What is a Shell Pipe?

A shell pipe, denoted by the | symbol, takes the output (stdout) of one command and uses it as the input (stdin) for the next command. This chaining of commands allows you to perform complex tasks with a combination of simple commands.

Basic Example of Using a Pipe

Consider a situation where you have a file named names.txt containing a list of names, and you want to find out how many names are in the file. You can use a combination of cat, grep, and wc commands:

cat names.txt | grep -v "^#" | wc -l

In this command:

  • cat names.txt displays the content of names.txt.
  • grep -v "^#" filters out lines starting with # (comments, for instance).
  • wc -l counts the number of lines.
  • The pipe | passes the output of each command to the next.

Pipes are particularly useful for sorting and filtering data. For example, if you want to list all files in the current directory, sorted by file size:

ls -l | sort -nk5

This command:

  • ls -l lists files in long format.
  • sort -nk5 sorts the output numerically (-n) based on the fifth column (-k5), which is the file size.

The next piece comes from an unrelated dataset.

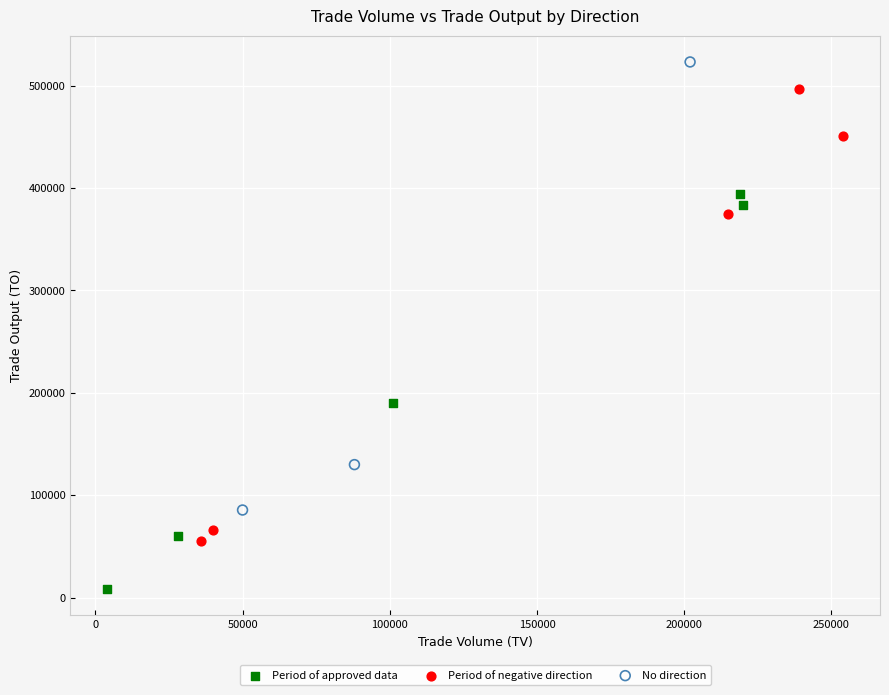

Which series contains the lowest Y value?

Period of approved data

You can also chain multiple pipes together. Suppose you want to check the most used words in a text file:

cat article.txt | tr ' ' '\n' | sort | uniq -c | sort -nr | head -10

This breaks down as:

  • cat article.txt displays the file content.
  • tr ' ' '\n' replaces spaces with new lines, putting each word on a separate line.
  • sort sorts the words alphabetically.
  • uniq -c counts the occurrences of each word.
  • sort -nr sorts the word count in descending order.
  • head -10 shows the top 10 results.


Shell pipes are a simple yet powerful tool for processing and manipulating data on the command line. By understanding and using pipes, you can combine basic commands to perform complex tasks efficiently.